If I should have made some safe bets on the near future, I would choose two: Hadoop and MongoDB.
MySQL Sharding was a major issue for large scale installations and it is the same for mongoDB large installations.
Back to Basics
Mongo is pretty similar to a regular database, but it has two main advantages: 1) Software engineers love it as it can easily be used for object persist-ency and 2) it support unstructured objects (documents) that can easily store different objects based on the same virtual class.
- Database: database
- Collections: very similar to tables.
- Documents: very similar to rows. Yet, a document can be as flexible as a JSON document can be. For example, it may include 1 to many fields in the document itself.
- mongod: a mongoDB instance or shard.
- Chunk: a 64MB storage unit that stores documents.
- Config database: Chunks to mongos mapping directory.
- Support large dataset using commodity servers.
- Support high IO requirements using commodity disks.
- Range-based Data Partitioning: a very similar method to MySQL partitioning. You should choose one or more fields (shard key) that sharding will be based on.
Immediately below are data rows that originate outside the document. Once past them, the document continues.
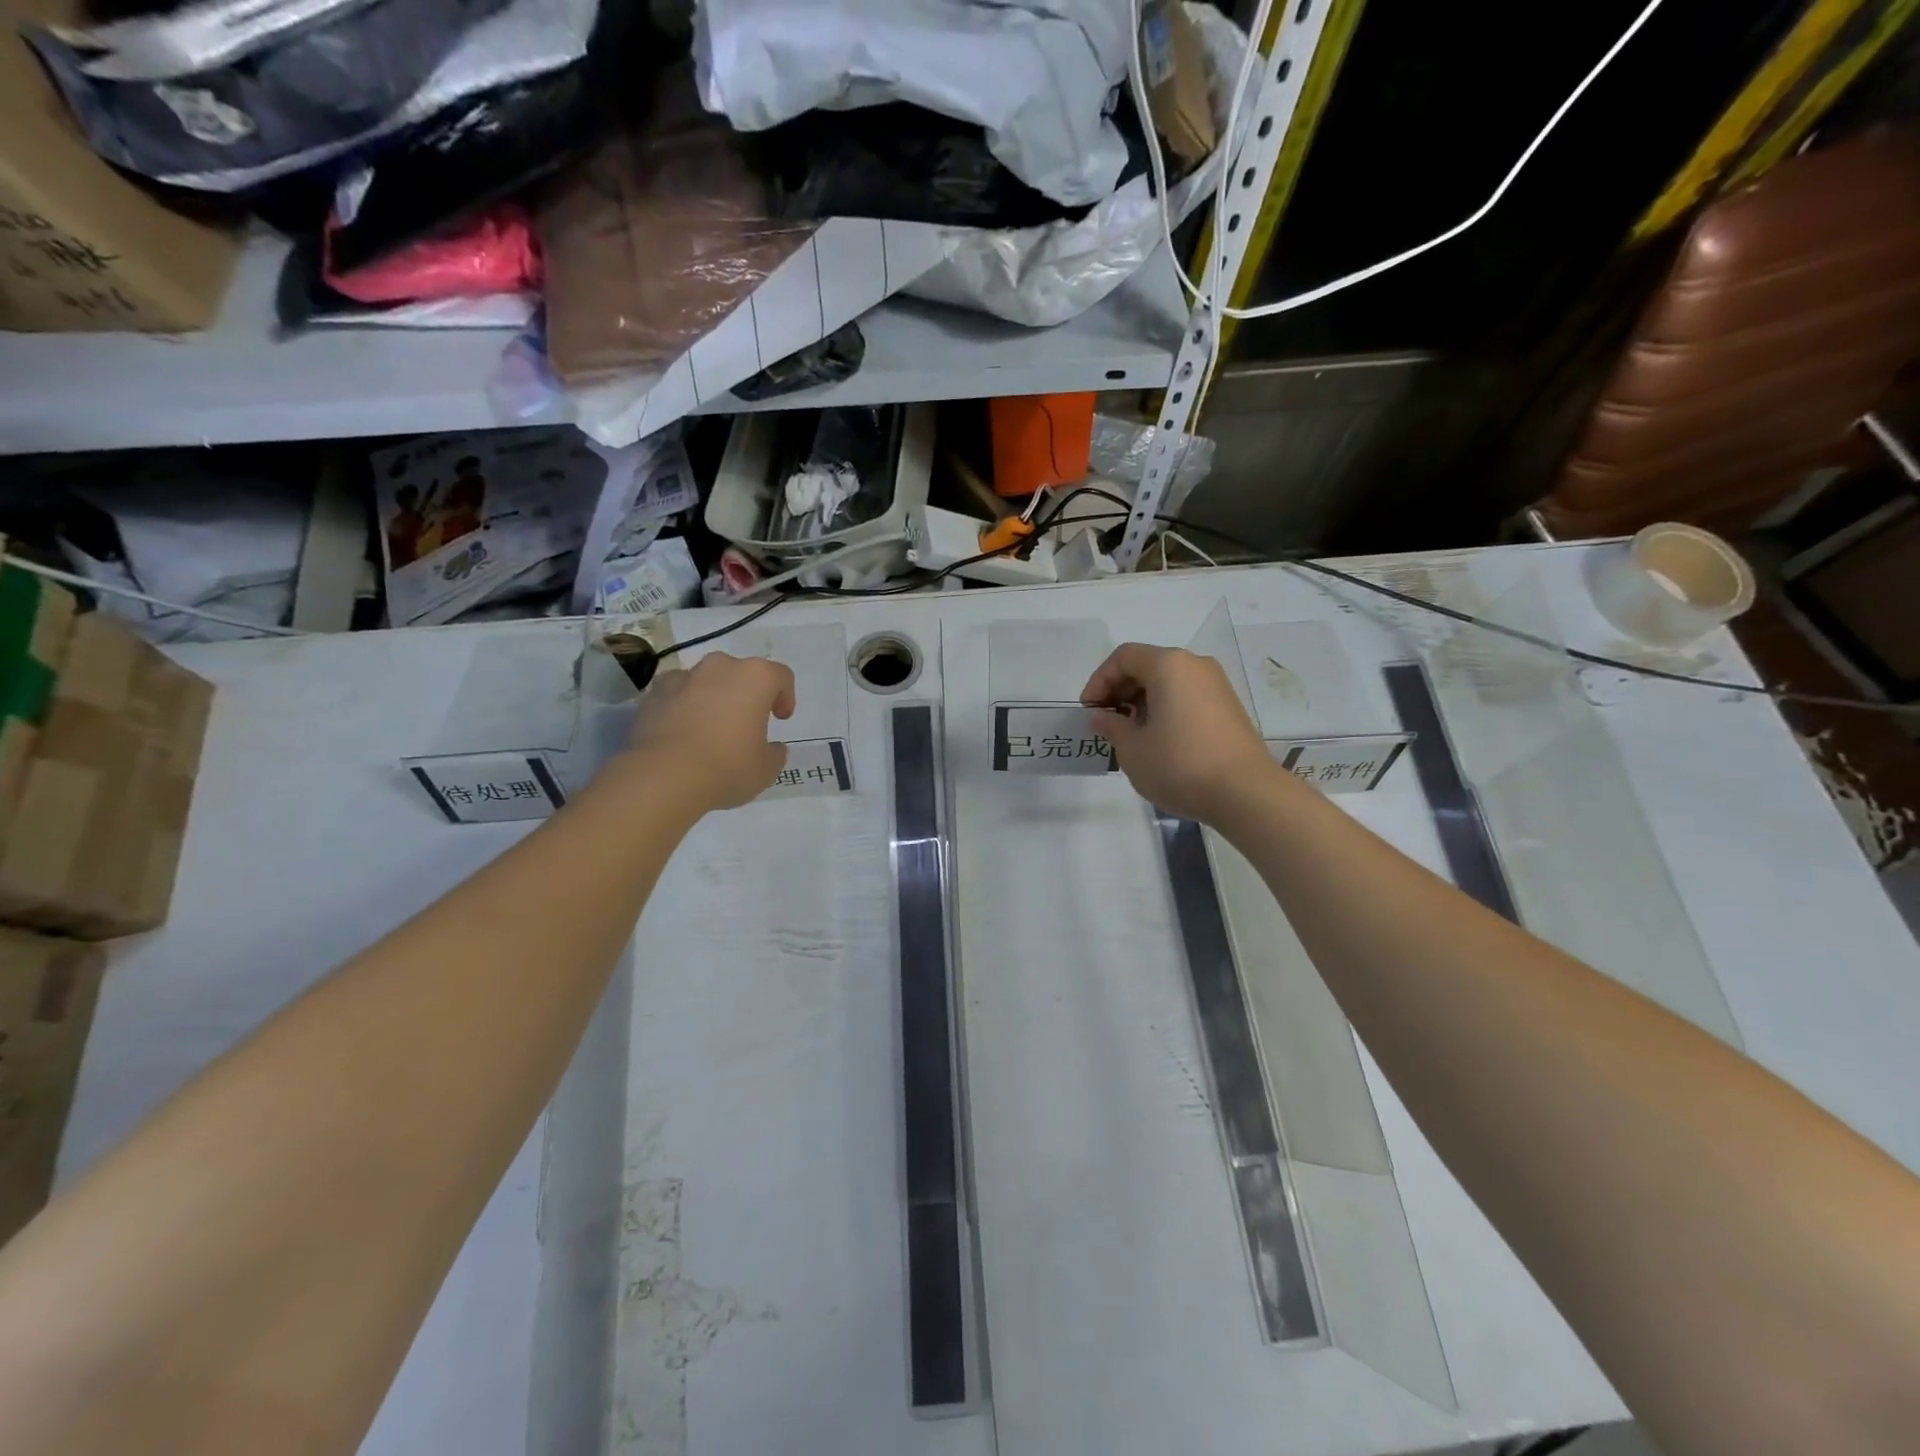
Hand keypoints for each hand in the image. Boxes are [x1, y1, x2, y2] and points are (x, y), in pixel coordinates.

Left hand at [625, 652, 795, 810]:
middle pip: (740, 673)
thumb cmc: (727, 767)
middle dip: (745, 693)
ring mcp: (683, 677)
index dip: (785, 696)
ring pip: (706, 681)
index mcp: (754, 678)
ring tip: (710, 729)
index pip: (780, 676)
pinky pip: (677, 695)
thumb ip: (773, 752)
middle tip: (746, 722)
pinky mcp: (653, 694)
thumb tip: (771, 748)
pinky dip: (682, 708)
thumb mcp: (766, 768)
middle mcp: (719, 667)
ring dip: (713, 698)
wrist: (664, 777)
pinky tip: (682, 734)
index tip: (780, 719)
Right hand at [1082, 644, 1275, 824]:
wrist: (1245, 793)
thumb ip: (1112, 727)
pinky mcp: (1228, 706)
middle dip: (1120, 690)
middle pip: (1147, 665)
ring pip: (1168, 681)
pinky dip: (1165, 708)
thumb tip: (1102, 717)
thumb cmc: (1180, 765)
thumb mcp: (1133, 750)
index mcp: (1168, 665)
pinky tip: (1158, 739)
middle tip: (1106, 722)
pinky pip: (1187, 695)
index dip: (1099, 681)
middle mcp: (1194, 665)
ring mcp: (1216, 684)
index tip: (1090, 711)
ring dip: (1142, 701)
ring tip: (1130, 734)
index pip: (1123, 657)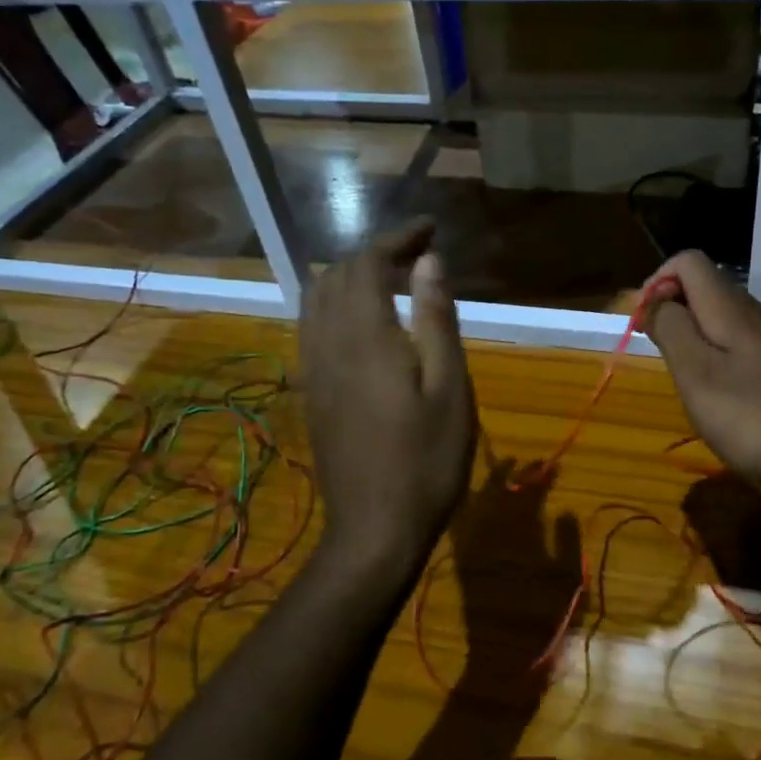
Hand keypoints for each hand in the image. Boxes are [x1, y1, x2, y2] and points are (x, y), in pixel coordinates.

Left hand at [300, 221, 475, 569]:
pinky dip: (336, 305)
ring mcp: (313, 370)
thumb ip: (435, 318)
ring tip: (392, 282)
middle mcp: (327, 343)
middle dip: (375, 254)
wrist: (374, 529)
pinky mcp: (312, 393)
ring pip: (316, 300)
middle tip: (419, 257)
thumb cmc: (426, 460)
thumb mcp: (448, 388)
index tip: (430, 230)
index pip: (367, 263)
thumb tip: (430, 261)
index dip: (397, 238)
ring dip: (351, 278)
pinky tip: (365, 324)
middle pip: (336, 275)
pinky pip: (312, 328)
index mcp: (364, 336)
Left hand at [448, 459, 582, 685]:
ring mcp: (472, 546)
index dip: (541, 476)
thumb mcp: (568, 581)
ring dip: (490, 483)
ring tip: (504, 471)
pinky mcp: (462, 561)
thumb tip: (564, 510)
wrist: (503, 660)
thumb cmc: (544, 620)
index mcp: (520, 534)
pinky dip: (468, 506)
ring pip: (477, 502)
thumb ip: (567, 541)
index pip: (529, 493)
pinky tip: (476, 499)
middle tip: (530, 463)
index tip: (553, 465)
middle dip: (515, 473)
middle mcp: (491, 533)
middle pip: (500, 491)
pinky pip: (461, 523)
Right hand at [642, 251, 760, 512]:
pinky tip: (711, 395)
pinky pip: (735, 346)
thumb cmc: (753, 417)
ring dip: (689, 335)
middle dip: (669, 309)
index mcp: (729, 307)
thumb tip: (652, 300)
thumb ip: (671, 329)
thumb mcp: (696, 373)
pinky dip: (711, 358)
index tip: (642, 324)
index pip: (688, 261)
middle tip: (655, 351)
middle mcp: (753, 315)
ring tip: (678, 375)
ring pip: (718, 318)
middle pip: (703, 287)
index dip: (657, 282)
You should choose a shard key according to the business logic, like splitting according to account id in a SaaS application.
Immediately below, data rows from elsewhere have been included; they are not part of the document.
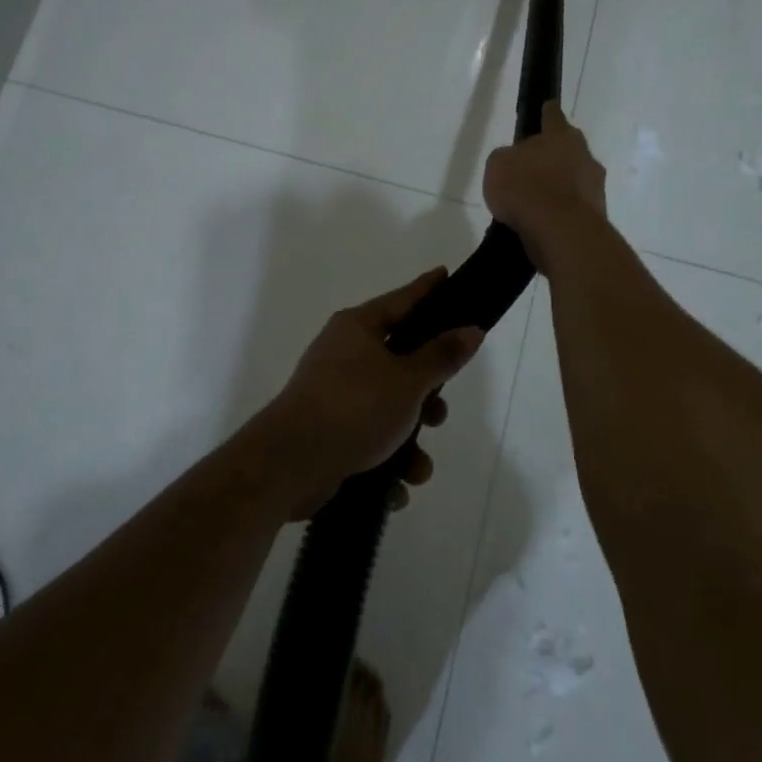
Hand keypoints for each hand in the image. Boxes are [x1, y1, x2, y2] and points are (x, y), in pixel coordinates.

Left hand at [245, 270, 483, 519]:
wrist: (291, 464)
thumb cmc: (355, 407)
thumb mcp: (408, 380)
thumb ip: (442, 356)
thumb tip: (470, 329)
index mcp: (358, 328)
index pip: (402, 300)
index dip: (427, 289)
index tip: (446, 275)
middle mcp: (343, 354)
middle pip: (399, 361)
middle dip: (426, 394)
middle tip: (440, 411)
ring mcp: (333, 394)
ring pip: (388, 409)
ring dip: (410, 441)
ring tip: (418, 467)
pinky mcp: (328, 432)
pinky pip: (369, 440)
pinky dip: (386, 463)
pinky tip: (396, 487)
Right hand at [483, 101, 607, 266]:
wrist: (560, 232)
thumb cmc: (526, 188)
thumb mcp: (498, 165)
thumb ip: (508, 157)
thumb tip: (517, 162)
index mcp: (561, 136)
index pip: (553, 116)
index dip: (547, 113)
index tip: (547, 108)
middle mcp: (584, 155)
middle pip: (569, 148)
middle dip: (555, 155)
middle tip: (536, 165)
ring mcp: (595, 186)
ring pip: (576, 179)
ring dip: (561, 186)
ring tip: (538, 201)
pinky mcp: (598, 214)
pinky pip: (576, 206)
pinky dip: (563, 211)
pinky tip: (546, 222)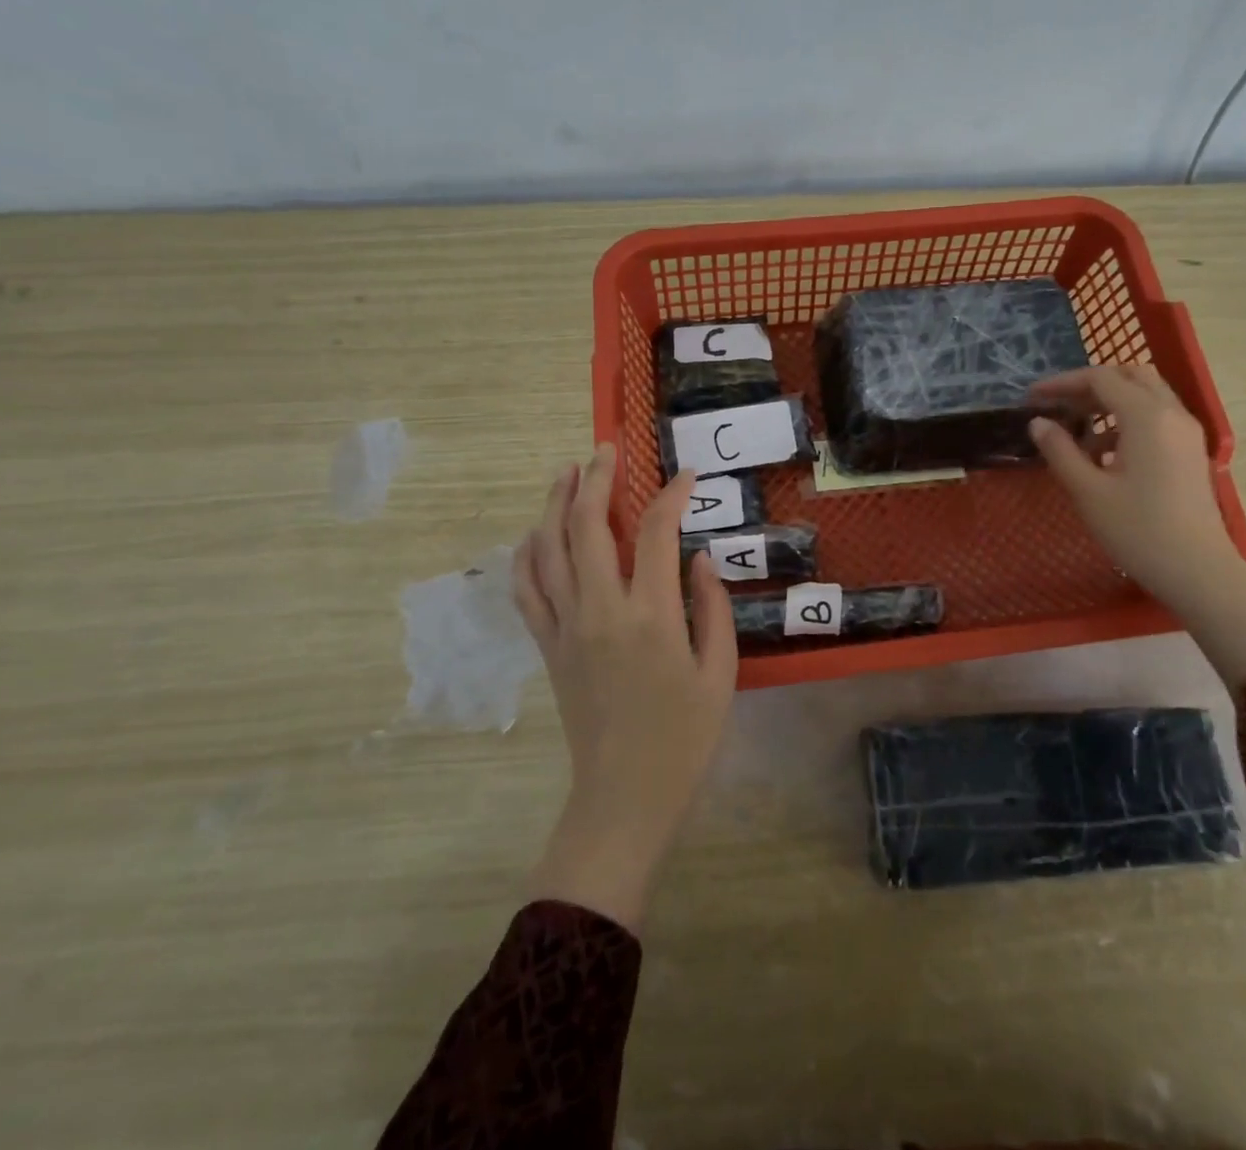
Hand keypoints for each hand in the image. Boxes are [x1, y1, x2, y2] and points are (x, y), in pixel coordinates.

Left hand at [511, 445, 737, 929]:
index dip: (671, 495)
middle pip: (589, 526)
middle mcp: (601, 610)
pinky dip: (526, 554)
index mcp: (651, 615)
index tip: (685, 475)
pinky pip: (526, 589)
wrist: (623, 796)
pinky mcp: (547, 646)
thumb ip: (711, 607)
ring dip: (555, 504)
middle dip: (597, 479)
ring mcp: (566, 627)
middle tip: (606, 449)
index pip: (657, 532)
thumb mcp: (720, 672)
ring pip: (549, 549)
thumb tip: (696, 557)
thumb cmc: (684, 738)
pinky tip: (534, 533)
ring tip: (565, 472)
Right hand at [1029, 364, 1245, 688]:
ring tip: (1077, 432)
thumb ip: (1060, 450)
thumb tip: (1038, 423)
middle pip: (1131, 375)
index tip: (1032, 398)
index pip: (1101, 378)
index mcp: (1146, 417)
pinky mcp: (1191, 452)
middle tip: (1060, 405)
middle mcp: (1172, 414)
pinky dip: (1128, 420)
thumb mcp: (1087, 491)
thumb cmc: (1138, 531)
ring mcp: (1187, 433)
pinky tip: (1104, 455)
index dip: (1063, 383)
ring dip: (1110, 402)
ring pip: (1147, 395)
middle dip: (1091, 383)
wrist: (1198, 571)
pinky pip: (1158, 418)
- Automatic Data Volume Distribution: mongoDB will take care of the shards balancing by itself according to the chosen shard key.
- Transparent Query Routing: mongoDB takes care of queries map reduce to multiple shared by itself when a query does not match the shard key (very much like Hadoop).
- Sufficient Carnality: choose a shard key that can be split later to more shards if a database size is getting too large (exceeds chunk size).
- Uniform Distribution: choose a sharding key that will spread a in uniform distribution to avoid unbalanced design.
- Distribute Write Operations: if you have a billing system, prefer to shard according to account id rather than shard according to billing month. Otherwise, in a given day, probably only a single shard will be used.
- Query according to the shard key: if any of your queries will include the shard key, each of your queries will result in a single shard query. Otherwise, it will generate N queries (one per shard).
- Every sharded collection must have an index that its first fields are the shard key (use shardCollection for that).
- Chunk size default limit is 64MB
- When a chunk reaches this limit, mongoDB will split it to two.
- If chunks are not distributed uniformly, mongoDB will start migrating chunks between different mongos.
- Cluster Balancer is taking care of this process.
- Balancing can cause performance issues and therefore can be restricted to off peak hours (nights and weekends for example) using balancing windows.
- The shards mapping to mongos is saved at the config database.
- Replication should be considered as well a complementary method.